The reviewers are correct. Originally, we considered that sampling the behavior of the pH-activated channel would provide a close sampling of the gating transitions at the selectivity filter in either of the mutants. And while we still stand by that assessment, we do agree that formally, these electrophysiological measurements should be carried out on disulfide-cross-linked OM backgrounds (even if it is more difficult). Single channel traces are now shown in Figure 3D, with Figure 3E depicting overall Open Probability behavior for the population active in the patch (NPo). As expected, when the inner bundle gate is crosslinked, single channel activity becomes pH independent, and solely defined by the mutation at the selectivity filter/pore helix.
2) In subsection “Trapping KcsA with its activation gate in the open conformation” of the manuscript, the authors refer to thermal denaturation experiments in Figure 2B, but no wild-type KcsA control is presented in the ms nor is a result for WT KcsA cited from the literature; this should be addressed. It's probably also worth noting in the text that the 28-118 disulfide bond is formed between residues in adjacent KcsA subunits. The authors should therefore note whether the sample buffer in Figure 2B contained DTT and/or β-mercaptoethanol, or if reducing agents were present during heating of the sample (no experimental details are provided).
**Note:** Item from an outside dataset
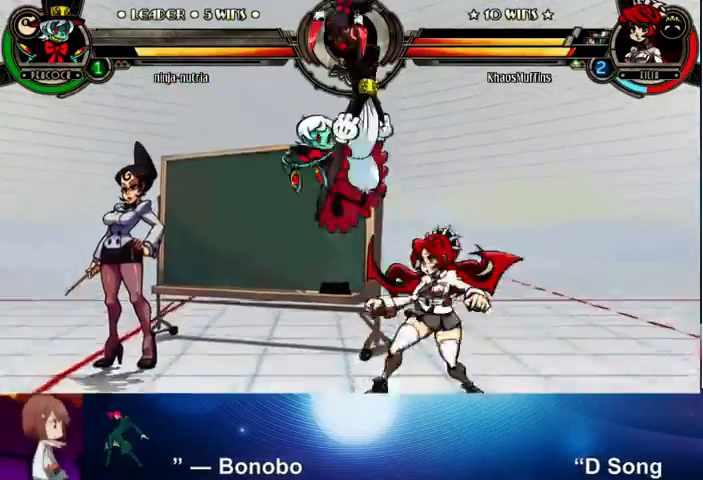
{"buttons": [], "left_stick": "right", "events": [[33, "left_stick", "up"], [133, "left_stick", "right"]]}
Thermal denaturation assays have been performed in our lab to assess overall stability of KcsA mutants for many years (first described in Cortes & Perozo, Biochemistry 36(33):10343-52 (1997). We followed the same protocol here. We now include the control experiment in Figure 2B, state that disulfide bonds are indeed inter-subunit (legend, figure 3), and include the methodological details of the experiment (Materials and methods section).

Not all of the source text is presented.